PASSAGE:
┌──
Evolving Complex Networks in Constitutional Republics

Jon Roland

2003 June 14

[Preliminary draft. Check back for further developments.]

The Internet, with its ability to route data packets around bad nodes, and the World Wide Web, with its evolving complex network of hyperlinks between web pages, have emerged as a dominant presence in today's world, on which many people now depend for their livelihoods. They present a model for many other kinds of evolving complex networks that grow and make connections between their nodes based on such factors as the number of connections that have already been made between nodes.

The classic approach to modeling complex systems has been to analyze them into a set of variables connected by causal links, which can be represented by dots, or "nodes", connected by line segments, or "edges", having direction, represented by an arrowhead. The causal link would be associated with a function that increases or decreases the value of the target variable based on changes in the value in the source variable. such causal links could loop back to previous variables in a chain of causality, resulting in "feedback" loops. There could also be causal links coming in from outside the system, called "inputs", and leaving the system, called "outputs". The model could be "run" by setting initial values for the variables and for the inputs and then observing how the values of the variables and outputs vary with time. This is the approach used by such research efforts at the MIT Systems Dynamics Laboratory.[1]

The difficulty with this approach is that as the number of variables and causal links becomes large, the model becomes difficult to run on even the most powerful computers. Many real-world systems contain millions or billions of nodes and causal links, far beyond the ability of existing computer systems to simulate by computing the varying values of the nodes.

Evolving complex networks

But some researchers[2] have developed a simpler modeling approach which considers only networks of elementary nodes having no value defined on them, with simple directed links between them, which grows over time by adding additional links to other nodes, randomly, at rates that depend only on the number of links already established to or from those nodes. An example of such a network is the Web, with its hyperlinks connecting billions of pages.

What this line of research has revealed is how the networks evolve over time, depending on the rules for adding new links. If links are added randomly, without regard for how many links already exist, a plot of the number of nodes as a function of the number of links tends to converge on a bell-shaped curve, called a Poisson distribution. This is called a "random network". However, if the probability of a link being added connecting to a target node is proportional to the number of links to or from that target node, then the plot tends to converge on what is called a power law distribution, starting with a high number of nodes for a small number of links, falling off exponentially as the number of links is increased, for what is called a "scale-free network". The evolution of such a network is toward the emergence of a few "hubs" with large numbers of links, leaving most nodes with few links.

If the preference of a node for adding new links to other nodes is to do so at an even higher rate than in proportion to the number of links to or from the target node, then the network may evolve toward all hubs merging into a single hub, and a network with a star topology, with all links emanating from a single node.

An example of a random network is the network of roads connecting destinations that are initially scattered randomly over the landscape. Initially, each destination will tend to acquire about four roads connecting it to other destinations, and if the destinations don't increase, this will tend to become a stable configuration. However, if we consider the numbers of trips between destinations, and allow the destinations to increase, depending on the number of trips to nearby destinations, then the destinations will tend to cluster, first into towns, then into cities, and then the cities will tend to merge into megalopolises, covering entire regions.
└──
LISTED ENTRIES:
┌──
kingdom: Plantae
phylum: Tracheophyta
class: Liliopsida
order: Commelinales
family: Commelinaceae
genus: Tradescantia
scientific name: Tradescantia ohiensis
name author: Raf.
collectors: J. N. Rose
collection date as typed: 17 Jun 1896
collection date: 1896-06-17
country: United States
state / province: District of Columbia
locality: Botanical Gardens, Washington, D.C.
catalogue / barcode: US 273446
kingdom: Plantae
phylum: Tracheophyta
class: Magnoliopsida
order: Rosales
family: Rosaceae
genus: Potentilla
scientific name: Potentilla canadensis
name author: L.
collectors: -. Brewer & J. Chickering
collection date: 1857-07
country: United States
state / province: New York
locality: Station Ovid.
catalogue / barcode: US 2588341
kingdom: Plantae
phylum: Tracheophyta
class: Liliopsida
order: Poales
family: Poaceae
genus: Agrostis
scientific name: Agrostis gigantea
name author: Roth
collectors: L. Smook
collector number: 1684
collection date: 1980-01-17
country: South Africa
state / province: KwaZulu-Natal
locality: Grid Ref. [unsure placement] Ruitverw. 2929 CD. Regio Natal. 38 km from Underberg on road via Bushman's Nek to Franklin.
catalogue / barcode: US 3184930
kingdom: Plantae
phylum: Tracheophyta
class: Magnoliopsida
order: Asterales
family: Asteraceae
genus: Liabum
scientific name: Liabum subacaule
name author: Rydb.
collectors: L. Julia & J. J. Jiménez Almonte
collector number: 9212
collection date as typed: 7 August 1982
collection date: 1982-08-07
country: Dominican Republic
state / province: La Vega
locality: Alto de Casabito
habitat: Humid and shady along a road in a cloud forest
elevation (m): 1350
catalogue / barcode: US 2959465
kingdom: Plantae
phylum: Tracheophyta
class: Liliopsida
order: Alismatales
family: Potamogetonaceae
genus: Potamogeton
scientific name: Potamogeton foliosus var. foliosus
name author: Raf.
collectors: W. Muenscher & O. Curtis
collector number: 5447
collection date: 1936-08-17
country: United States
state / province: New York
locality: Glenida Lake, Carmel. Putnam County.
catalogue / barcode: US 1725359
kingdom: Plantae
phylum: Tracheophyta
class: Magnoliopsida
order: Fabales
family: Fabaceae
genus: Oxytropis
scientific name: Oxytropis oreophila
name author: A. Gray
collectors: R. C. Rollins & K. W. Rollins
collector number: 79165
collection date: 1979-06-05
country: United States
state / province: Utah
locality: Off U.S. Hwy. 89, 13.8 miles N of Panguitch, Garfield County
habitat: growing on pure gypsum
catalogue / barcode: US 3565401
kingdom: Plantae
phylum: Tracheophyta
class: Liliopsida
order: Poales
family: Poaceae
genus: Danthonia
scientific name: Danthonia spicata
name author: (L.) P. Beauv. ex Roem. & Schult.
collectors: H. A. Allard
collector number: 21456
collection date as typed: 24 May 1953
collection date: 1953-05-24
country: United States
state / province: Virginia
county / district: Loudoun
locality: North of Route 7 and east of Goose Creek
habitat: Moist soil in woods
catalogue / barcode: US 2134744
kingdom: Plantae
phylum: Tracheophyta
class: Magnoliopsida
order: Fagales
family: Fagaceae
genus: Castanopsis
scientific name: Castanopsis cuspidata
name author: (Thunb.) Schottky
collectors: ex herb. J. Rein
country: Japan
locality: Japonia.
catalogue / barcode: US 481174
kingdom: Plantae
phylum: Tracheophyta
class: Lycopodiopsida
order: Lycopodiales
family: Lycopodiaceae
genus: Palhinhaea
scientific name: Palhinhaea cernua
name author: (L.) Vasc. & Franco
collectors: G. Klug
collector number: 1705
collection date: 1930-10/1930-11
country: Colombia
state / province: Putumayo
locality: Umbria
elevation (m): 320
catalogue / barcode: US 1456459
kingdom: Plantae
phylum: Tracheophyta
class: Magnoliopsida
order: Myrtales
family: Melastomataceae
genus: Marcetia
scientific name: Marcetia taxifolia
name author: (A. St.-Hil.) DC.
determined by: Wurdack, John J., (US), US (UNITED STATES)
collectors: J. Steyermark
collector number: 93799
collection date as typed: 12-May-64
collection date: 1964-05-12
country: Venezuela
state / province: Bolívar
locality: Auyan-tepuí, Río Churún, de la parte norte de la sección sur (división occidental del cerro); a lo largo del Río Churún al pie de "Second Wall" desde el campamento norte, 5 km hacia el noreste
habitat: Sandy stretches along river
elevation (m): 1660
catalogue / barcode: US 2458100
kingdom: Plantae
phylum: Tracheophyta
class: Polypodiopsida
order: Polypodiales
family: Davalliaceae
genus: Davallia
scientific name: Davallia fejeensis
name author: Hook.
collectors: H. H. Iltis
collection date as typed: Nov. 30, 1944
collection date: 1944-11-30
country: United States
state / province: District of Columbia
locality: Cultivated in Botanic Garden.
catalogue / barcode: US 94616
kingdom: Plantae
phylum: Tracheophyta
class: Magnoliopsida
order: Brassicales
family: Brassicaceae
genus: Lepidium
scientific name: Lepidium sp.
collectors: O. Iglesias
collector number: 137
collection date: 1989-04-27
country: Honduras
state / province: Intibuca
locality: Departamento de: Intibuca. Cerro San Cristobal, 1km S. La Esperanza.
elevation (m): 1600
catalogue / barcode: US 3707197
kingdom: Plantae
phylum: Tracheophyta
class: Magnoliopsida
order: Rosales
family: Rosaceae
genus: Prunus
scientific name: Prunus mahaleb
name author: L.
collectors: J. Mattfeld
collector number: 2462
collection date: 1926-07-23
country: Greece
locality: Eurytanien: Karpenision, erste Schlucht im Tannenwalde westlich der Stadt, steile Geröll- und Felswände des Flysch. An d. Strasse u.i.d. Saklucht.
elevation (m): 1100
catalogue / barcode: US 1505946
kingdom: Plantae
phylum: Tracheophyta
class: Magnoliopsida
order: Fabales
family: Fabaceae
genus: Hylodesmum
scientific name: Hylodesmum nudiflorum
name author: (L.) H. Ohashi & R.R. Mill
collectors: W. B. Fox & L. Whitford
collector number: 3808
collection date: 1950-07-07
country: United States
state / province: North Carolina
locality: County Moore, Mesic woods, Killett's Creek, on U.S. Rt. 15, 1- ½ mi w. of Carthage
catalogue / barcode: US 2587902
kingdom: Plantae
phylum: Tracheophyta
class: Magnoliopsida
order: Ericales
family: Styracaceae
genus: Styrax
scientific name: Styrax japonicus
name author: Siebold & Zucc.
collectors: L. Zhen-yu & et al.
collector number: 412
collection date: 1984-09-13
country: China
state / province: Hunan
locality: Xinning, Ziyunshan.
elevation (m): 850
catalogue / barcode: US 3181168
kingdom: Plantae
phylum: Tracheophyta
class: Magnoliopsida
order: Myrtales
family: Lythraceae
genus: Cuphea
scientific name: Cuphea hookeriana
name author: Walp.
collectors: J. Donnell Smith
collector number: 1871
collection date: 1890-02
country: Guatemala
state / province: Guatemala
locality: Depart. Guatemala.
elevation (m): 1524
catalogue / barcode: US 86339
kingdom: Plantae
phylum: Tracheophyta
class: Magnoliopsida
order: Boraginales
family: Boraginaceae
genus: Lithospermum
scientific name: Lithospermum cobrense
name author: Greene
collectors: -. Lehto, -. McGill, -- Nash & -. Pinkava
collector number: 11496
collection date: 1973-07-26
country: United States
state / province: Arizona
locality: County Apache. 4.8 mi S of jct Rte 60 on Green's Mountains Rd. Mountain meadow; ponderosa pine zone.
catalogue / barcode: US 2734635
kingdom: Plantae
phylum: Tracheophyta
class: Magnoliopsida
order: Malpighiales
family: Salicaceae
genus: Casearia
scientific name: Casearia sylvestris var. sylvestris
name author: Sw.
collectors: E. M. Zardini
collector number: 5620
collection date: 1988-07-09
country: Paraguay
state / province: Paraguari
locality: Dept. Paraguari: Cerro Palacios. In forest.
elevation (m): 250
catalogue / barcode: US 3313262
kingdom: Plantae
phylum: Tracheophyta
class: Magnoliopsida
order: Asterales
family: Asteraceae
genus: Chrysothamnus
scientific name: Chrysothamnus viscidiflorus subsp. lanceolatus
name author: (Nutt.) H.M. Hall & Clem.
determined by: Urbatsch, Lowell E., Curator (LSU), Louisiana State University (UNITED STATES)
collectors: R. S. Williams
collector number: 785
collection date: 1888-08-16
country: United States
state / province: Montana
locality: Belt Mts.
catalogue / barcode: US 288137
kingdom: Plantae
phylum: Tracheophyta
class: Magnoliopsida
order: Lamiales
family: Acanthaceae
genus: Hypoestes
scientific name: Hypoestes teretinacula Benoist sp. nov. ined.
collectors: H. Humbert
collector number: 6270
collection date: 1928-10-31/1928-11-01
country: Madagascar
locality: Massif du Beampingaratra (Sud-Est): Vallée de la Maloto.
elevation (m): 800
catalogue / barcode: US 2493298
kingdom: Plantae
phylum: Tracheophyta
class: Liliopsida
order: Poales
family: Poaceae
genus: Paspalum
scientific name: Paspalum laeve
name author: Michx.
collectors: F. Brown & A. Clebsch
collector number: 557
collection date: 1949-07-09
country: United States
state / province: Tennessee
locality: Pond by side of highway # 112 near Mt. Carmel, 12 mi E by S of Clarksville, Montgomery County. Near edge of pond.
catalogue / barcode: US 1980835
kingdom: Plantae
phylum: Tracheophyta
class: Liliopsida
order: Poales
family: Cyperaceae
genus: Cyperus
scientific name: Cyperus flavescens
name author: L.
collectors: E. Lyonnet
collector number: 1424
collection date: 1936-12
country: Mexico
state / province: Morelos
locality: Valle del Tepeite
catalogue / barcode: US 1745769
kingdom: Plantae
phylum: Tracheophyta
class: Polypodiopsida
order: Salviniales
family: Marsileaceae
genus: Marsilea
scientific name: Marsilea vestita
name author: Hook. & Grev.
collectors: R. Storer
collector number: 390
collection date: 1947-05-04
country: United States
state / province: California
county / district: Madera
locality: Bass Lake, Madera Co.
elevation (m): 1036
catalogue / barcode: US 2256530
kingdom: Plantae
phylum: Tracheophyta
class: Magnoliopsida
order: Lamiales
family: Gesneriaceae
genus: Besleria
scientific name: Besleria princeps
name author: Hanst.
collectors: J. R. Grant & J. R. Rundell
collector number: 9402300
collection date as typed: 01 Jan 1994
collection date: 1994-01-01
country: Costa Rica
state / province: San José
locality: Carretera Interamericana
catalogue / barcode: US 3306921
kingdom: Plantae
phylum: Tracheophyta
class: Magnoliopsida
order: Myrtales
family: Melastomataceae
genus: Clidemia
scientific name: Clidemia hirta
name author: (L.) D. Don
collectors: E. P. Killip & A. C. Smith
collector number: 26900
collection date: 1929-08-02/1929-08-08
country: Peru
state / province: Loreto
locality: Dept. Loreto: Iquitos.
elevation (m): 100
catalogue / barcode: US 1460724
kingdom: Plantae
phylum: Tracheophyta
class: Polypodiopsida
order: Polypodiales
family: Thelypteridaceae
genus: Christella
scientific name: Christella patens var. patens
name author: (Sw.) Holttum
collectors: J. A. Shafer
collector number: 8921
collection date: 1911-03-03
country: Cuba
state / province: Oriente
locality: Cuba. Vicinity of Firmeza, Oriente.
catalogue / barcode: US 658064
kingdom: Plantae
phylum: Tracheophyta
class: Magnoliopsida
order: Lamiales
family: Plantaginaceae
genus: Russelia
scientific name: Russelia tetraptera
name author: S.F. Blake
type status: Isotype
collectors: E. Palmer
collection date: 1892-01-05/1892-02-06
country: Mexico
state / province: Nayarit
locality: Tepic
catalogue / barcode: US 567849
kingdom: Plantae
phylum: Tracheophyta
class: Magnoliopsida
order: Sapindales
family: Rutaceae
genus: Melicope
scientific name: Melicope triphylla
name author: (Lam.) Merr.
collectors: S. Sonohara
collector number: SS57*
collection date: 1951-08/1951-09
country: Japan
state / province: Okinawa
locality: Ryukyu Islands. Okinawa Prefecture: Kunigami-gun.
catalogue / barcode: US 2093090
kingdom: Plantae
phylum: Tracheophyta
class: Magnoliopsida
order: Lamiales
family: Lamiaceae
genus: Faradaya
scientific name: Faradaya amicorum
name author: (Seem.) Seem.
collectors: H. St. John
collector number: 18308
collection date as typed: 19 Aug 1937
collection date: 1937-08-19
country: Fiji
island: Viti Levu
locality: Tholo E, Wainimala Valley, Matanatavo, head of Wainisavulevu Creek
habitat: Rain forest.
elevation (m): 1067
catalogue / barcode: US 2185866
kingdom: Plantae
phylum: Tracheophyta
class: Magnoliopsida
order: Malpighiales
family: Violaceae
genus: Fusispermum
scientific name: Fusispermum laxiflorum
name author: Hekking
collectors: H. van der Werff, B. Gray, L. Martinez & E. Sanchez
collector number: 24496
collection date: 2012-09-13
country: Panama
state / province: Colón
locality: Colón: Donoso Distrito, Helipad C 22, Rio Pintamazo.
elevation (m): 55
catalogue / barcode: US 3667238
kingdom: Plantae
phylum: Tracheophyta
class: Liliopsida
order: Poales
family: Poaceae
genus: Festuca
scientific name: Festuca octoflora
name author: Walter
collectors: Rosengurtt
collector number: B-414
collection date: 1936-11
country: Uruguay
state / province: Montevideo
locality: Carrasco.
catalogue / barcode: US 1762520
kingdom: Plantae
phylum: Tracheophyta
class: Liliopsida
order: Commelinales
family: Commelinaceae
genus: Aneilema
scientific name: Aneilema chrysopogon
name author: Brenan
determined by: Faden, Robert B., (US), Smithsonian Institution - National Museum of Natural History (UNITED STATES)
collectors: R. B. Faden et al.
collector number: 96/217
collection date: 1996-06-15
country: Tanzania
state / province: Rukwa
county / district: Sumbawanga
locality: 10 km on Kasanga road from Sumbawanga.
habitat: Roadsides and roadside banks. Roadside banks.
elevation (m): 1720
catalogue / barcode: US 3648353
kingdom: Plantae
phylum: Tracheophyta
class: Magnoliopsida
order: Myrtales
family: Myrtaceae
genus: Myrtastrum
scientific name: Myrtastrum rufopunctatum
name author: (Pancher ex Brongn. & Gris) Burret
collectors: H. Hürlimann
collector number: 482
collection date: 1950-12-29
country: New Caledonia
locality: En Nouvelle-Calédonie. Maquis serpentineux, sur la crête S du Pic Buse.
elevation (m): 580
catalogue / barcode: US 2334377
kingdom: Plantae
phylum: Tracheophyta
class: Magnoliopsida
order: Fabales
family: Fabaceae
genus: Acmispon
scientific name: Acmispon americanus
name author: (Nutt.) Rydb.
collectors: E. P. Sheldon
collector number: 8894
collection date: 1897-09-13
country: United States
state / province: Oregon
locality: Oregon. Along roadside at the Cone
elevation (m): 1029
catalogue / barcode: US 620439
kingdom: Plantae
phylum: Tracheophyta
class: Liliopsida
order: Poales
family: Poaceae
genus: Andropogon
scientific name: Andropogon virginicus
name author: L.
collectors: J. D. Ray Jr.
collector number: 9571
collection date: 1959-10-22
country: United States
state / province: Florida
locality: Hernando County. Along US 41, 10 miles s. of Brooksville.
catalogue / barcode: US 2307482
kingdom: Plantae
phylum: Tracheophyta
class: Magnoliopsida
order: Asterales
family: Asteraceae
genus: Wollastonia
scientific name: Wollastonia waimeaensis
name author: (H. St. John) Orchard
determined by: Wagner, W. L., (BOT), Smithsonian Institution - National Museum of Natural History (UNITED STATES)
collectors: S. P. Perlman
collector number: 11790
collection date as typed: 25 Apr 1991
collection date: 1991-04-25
└──
SET TASKS:
a: In the passage on evolving complex networks, rewrite the text between "The Internet, with" and "made between nodes.", inclusive, changing "livelihoods" to "income".
b: According to the passage on evolving complex networks, what curve does the plot of nodes against links tend to converge on when links are added randomly?
c: For each statement, decide whether the passage on evolving complex networks supports it. Answer yes or no and quote the deciding words.
(i) The classic approach to modeling complex systems was used at the MIT Systems Dynamics Laboratory.
(ii) In a scale-free network, most nodes end up with many links.
(iii) In a random network of roads, each destination initially tends to acquire about four roads.

SOLUTIONS TO EACH TASK:
a:
The Internet, with its ability to route data packets around bad nodes, and the World Wide Web, with its evolving complex network of hyperlinks between web pages, have emerged as a dominant presence in today's world, on which many people now depend for their income. They present a model for many other kinds of evolving complex networks that grow and make connections between their nodes based on such factors as the number of connections that have already been made between nodes.

b: A bell-shaped curve called a Poisson distribution.

c:
(i) Yes: "This is the approach used by such research efforts at the MIT Systems Dynamics Laboratory."
(ii) No: "leaving most nodes with few links."
(iii) Yes: "each destination will tend to acquire about four roads connecting it to other destinations."